Dampiera incana, commonly known as the hoary dampiera, is a flowering plant in the family Goodeniaceae and is endemic to Western Australia. It is a perennial herb with grey foliage and blue-purple flowers.

==Description==
Dampiera incana is an upright, many-branched perennial 3-45 cm high with whitish to grey hairs. The leaves are oval to oblong-elliptic shaped, margins smooth or toothed, upper and lower surfaces densely covered in short matted hairs, 7-63 mm long, 4-15 mm wide and sessile. The mostly single inflorescence are borne in clusters in leaf axils on a branch 4.5 mm long, individual flowers on a pedicel 0.5-1.5 mm long, bracteoles 2.5-4 mm long and oblong-elliptic shaped. The corolla is 6-9 mm long, wings 2.7-3.5 mm long.
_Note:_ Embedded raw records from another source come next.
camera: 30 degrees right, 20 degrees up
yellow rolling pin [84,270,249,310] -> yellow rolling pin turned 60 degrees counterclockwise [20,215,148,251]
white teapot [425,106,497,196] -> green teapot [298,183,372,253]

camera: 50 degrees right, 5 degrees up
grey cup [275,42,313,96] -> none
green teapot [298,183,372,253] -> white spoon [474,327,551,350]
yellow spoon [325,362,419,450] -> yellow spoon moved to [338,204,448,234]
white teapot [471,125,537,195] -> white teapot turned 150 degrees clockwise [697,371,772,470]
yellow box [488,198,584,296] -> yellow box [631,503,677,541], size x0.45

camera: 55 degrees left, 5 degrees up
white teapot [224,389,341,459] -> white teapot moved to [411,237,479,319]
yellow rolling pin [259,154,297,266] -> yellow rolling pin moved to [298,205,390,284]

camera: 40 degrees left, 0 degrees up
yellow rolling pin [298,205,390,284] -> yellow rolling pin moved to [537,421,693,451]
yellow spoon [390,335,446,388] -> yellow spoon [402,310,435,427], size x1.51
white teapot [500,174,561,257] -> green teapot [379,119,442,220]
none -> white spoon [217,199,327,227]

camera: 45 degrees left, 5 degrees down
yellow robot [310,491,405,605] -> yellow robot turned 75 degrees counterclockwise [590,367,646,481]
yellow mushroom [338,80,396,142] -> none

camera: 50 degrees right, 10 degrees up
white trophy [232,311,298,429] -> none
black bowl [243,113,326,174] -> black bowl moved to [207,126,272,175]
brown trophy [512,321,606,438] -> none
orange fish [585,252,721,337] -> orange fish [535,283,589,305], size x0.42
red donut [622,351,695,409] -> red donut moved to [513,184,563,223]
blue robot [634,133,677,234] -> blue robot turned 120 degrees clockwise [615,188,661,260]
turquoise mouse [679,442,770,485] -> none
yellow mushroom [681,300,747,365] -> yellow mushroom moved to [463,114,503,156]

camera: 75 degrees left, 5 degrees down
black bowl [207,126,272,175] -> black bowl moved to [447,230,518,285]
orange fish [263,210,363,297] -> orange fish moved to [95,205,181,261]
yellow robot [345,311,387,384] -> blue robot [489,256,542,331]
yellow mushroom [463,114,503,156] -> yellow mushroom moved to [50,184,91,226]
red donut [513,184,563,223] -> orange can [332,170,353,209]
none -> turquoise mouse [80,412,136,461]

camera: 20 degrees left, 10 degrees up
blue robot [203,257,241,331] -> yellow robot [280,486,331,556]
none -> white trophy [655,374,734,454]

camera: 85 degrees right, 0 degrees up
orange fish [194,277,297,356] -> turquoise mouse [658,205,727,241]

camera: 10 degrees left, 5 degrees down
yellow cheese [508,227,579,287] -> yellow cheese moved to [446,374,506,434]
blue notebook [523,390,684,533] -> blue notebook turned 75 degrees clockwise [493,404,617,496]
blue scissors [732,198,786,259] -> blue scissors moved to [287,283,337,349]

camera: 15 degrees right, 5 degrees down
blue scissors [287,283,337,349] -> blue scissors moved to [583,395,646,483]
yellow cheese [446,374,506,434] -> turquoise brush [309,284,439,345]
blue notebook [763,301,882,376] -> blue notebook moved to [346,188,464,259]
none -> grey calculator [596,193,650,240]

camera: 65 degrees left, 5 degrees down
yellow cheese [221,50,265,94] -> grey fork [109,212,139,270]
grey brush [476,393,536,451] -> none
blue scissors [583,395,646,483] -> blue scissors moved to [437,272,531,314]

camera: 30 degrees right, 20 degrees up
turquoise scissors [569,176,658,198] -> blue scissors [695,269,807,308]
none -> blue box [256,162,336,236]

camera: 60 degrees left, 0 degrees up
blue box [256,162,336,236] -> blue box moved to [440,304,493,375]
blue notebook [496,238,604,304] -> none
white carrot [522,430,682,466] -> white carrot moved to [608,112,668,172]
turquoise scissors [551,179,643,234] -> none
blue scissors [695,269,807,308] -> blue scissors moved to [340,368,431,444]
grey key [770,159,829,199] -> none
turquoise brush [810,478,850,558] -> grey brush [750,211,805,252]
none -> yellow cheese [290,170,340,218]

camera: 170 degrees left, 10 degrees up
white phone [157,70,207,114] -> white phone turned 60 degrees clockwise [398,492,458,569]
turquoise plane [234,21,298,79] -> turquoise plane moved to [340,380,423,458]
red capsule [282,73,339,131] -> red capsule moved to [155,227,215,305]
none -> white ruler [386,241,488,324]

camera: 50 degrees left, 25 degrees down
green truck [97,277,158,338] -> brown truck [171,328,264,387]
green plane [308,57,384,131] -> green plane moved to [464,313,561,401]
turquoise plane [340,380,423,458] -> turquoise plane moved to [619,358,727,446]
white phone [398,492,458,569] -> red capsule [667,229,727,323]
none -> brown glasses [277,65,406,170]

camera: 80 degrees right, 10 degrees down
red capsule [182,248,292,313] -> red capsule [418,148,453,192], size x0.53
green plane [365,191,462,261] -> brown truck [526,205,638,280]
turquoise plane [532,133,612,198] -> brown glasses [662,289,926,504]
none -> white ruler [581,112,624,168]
Flowering occurs in February, April to September or December and the fruit is egg-shaped, 2-3 mm long and becoming smooth in patches.

==Taxonomy and naming==
Dampiera incana was first formally described in 1810 by Robert Brown and the description was published in Prodromus florae Novae Hollandiae et insulae Van-Diemen, exhibens characteres plantarum quas annis 1802-1805. The specific epithet (incana) means "grey, hoary".

==Distribution and habitat==
Hoary dampiera grows in a variety of situations including sand and limestone on sand dunes, flats and plains.